Dr. G is highly regarded and wasn't accepting new patients. But she recently hired two young doctors as associates. At first I was disappointed that I'd been assigned to one of those young docs -- let's call him Dr. A. --  and wouldn't have  Dr. G. all to myself. But both G and A will work with me as a team. Upon reflection, I think the plan makes good sense.

It wasn't clear from my initial meeting but I  guess the associates will  handle the garden-variety ailments -- gaining experience -- while Dr.

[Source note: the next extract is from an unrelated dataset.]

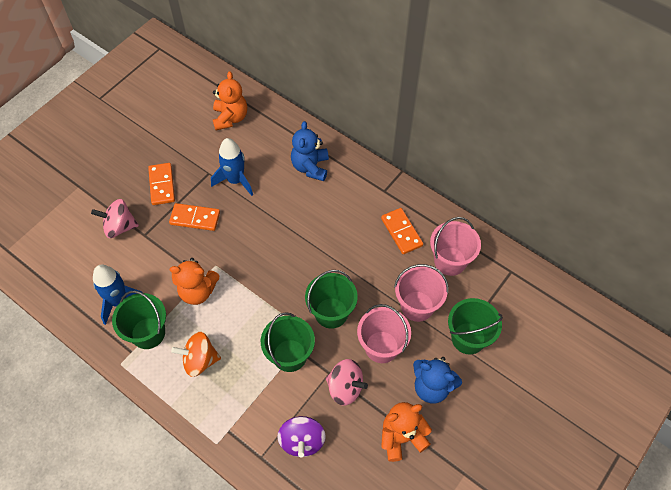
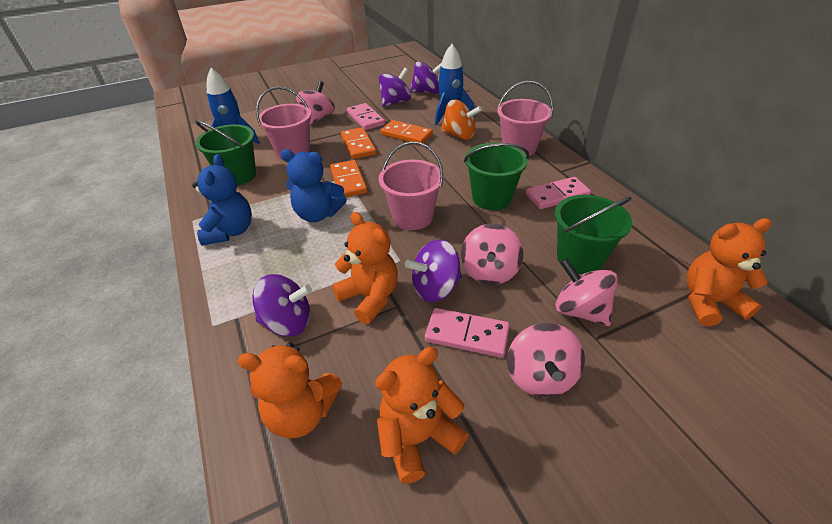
green bucket: 4 -> 3
orange teddy bear: 3 -> 4
pink domino: 0 -> 3
pink spinning top: 2 -> 4
purple spinning top: 1 -> 4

G gets more time to concentrate on  complex issues... all the while remaining available to her associates and their patients.

I had a relaxed, fun chat with Dr. A during our first visit. He asked questions and showed real interest in my situation. Often in the past, I've felt like I was on a patient conveyor belt that ran through the doctor's office. The conveyor would stop when I arrived but only for  15 minutes; the doctor would spend much of the time cranking data into a laptop scarcely looking at me. Not so with Dr. A.

What's a Geriatrician?
Geriatricians are physicians who have completed residencies in either internal or family medicine. They also spend a year or two studying the medical, social, and psychological issues common among elderly people.

These specialists diagnose and manage multiple disease symptoms, developing care plans that address the special needs of older adults. Their patients may suffer chronic, complex medical conditions, including physical, social and psychological issues.